Search code examples
pythonpython-polars

group_by result is inconsistent in polars


Based on the example from the Aggregation section of the User Guide

import polars as pl
from datetime import date

def compute_age() -> pl.Expr:
    return date(2021, 1, 1).year - pl.col("birthday").dt.year()

def avg_birthday(gender: str) -> pl.Expr:
    return compute_age().filter(
            pl.col("gender") == gender
        ).mean().alias(f"avg {gender} birthday")

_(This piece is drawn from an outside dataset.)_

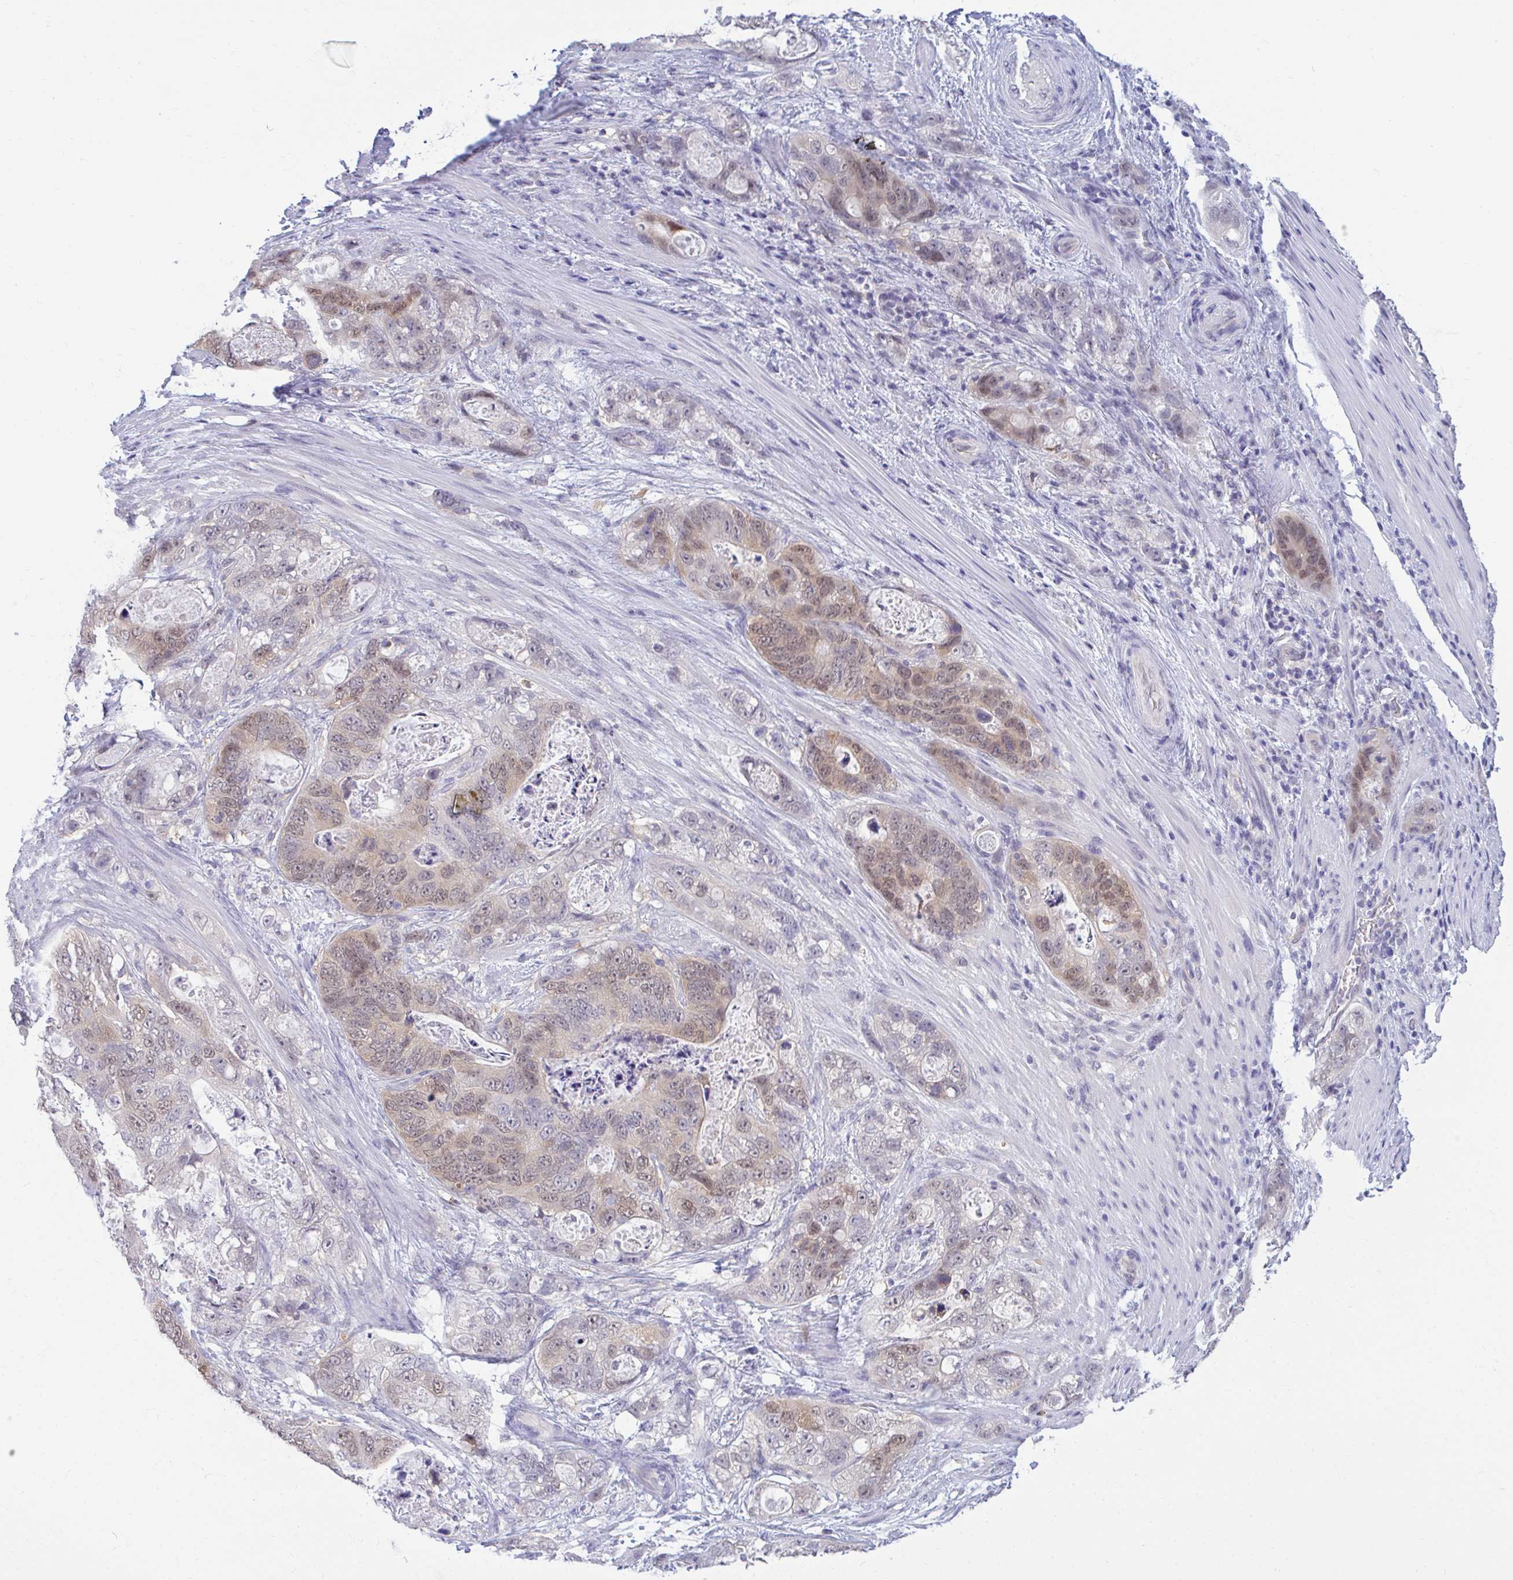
{"staining": {"intensity": "weak", "quantity": "25%-75%", "location": "nuclear"}, "tissue": "stomach cancer", "cell_type": "Tumor cells", "image_type": "cancer", "snomed": [{"axis": "morphology", "description": "Normal tissue, NOS"}, {"axis": "morphology", "description": "Adenocarcinoma, NOS"}, {"axis": "topography", "description": "Stomach"}], "caption": "Tumor cells show weak nuclear staining in about 25%-75% of cells in stomach cancer (adenocarcinoma). Ihc stains the protein in brown and the nuclei are stained blue.", "gene": "CSE1L", "patient": {"sex": "female", "age": 89}}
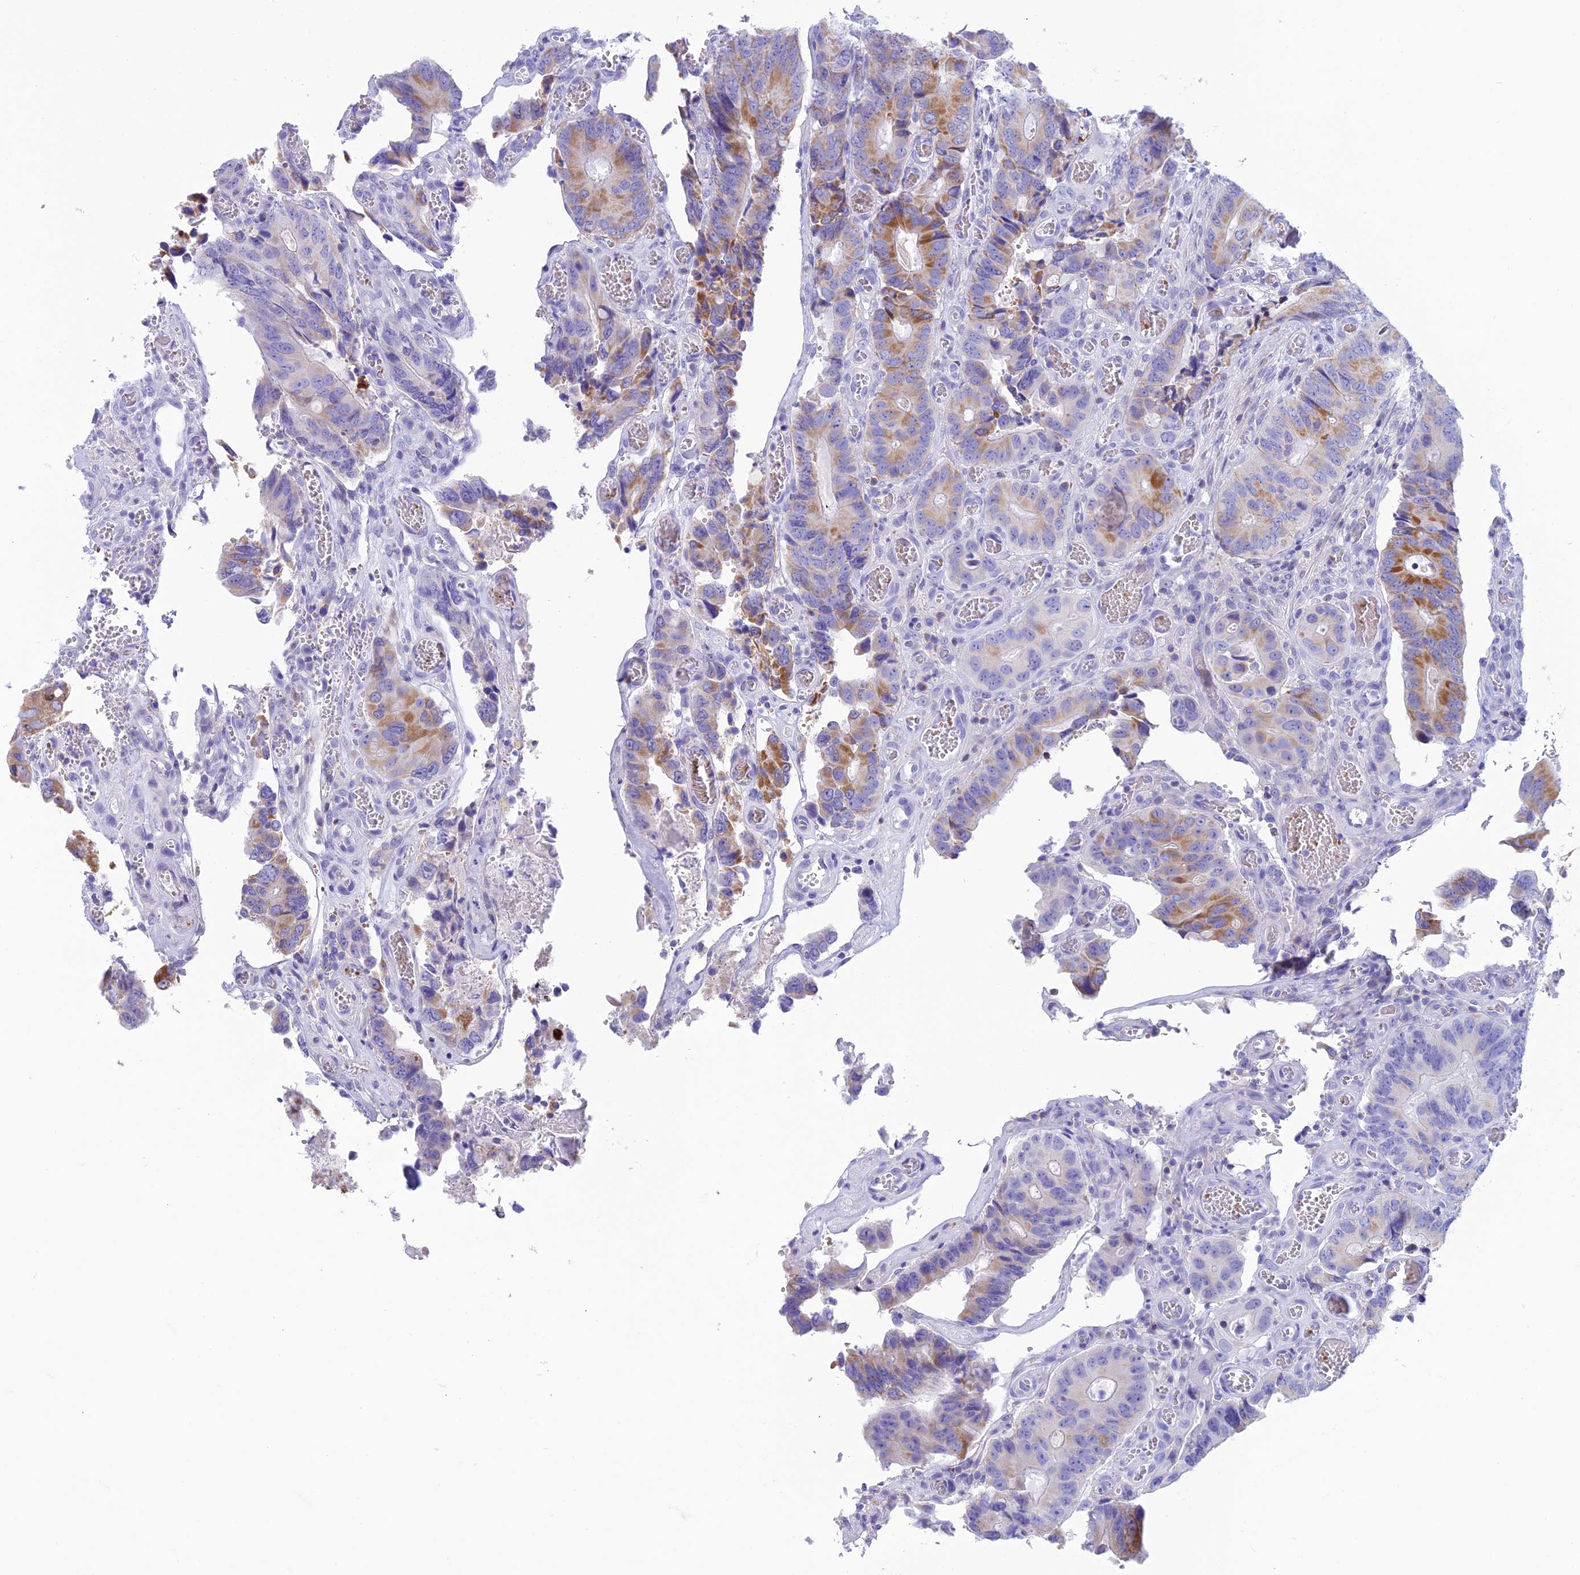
{"staining": {"intensity": "moderate", "quantity": "25%-75%", "location": "cytoplasmic/membranous"}, "tissue": "colorectal cancer", "cell_type": "Tumor cells", "image_type": "cancer", "snomed": [{"axis": "morphology", "description": "Adenocarcinoma, NOS"}, {"axis": "topography", "description": "Colon"}], "caption": "About 25%-75% of tumor cells in human colorectal cancer reveal moderate cytoplasmic/membranous protein positivity as visualized by brown immunohistochemical staining.", "gene": "GLYATL1", "patient": {"sex": "male", "age": 84}}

dataset = pl.read_csv(b"""
state,gender,birthday
GA,M,1861-06-06
MD,F,1920-09-17
PA,M,1778-10-13
KS,M,1926-02-23
CO,M,1959-02-16
IL,F,1937-08-15
NY,M,1803-04-30
TX,F,1935-12-03
MD,M,1756-06-03
OH,M,1786-11-15
""".strip(), try_parse_dates=True).lazy()

q = (
    dataset
    .group_by("state")
    .agg(
        avg_birthday("M"), 
        avg_birthday("F"),
        (pl.col("gender") == "M").count().alias("# male"), 
        (pl.col("gender") == "F").sum().alias("# female"),
    )
)

The result is inconsistent. For example, the first time I run q.collect().head()

shape: (5, 5)
┌───────┬────────────────┬────────────────┬────────┬──────────┐
│ state ┆ avg M birthday ┆ avg F birthday ┆ # male ┆ # female │
│ ---   ┆ ---            ┆ ---            ┆ ---    ┆ ---      │
│ str   ┆ f64            ┆ f64            ┆ u32    ┆ u32      │
╞═══════╪════════════════╪════════════════╪════════╪══════════╡
│ GA    ┆ 160.0          ┆ null           ┆ 1      ┆ 0        │
│ OH    ┆ 235.0          ┆ null           ┆ 1      ┆ 0        │
│ CO    ┆ 62.0           ┆ null           ┆ 1      ┆ 0        │
│ KS    ┆ 95.0           ┆ null           ┆ 1      ┆ 0        │
│ TX    ┆ null           ┆ 86.0           ┆ 1      ┆ 1        │
└───────┴────────────────┴────────────────┴────────┴──────────┘

The second time:

shape: (5, 5)
┌───────┬────────────────┬────────────────┬────────┬──────────┐
│ state ┆ avg M birthday ┆ avg F birthday ┆ # male ┆ # female │
│ ---   ┆ ---            ┆ ---            ┆ ---    ┆ ---      │
│ str   ┆ f64            ┆ f64            ┆ u32    ┆ u32      │
╞═══════╪════════════════╪════════════════╪════════╪══════════╡
│ TX    ┆ null           ┆ 86.0           ┆ 1      ┆ 1        │
│ OH    ┆ 235.0          ┆ null           ┆ 1      ┆ 0        │
│ CO    ┆ 62.0           ┆ null           ┆ 1      ┆ 0        │
│ NY    ┆ 218.0          ┆ null           ┆ 1      ┆ 0        │
│ GA    ┆ 160.0          ┆ null           ┆ 1      ┆ 0        │
└───────┴────────────────┴────────────────┴────────┴──────────┘

I guess it may be caused by parallelization? Is this a bug or a feature? How to keep the result consistent?


Solution

  • Use maintain_order=True on group_by.

    maintain_order: Ensure that the order of the groups is consistent with the input data. This is slower than a default group by. Setting this to True blocks the possibility to run on the streaming engine.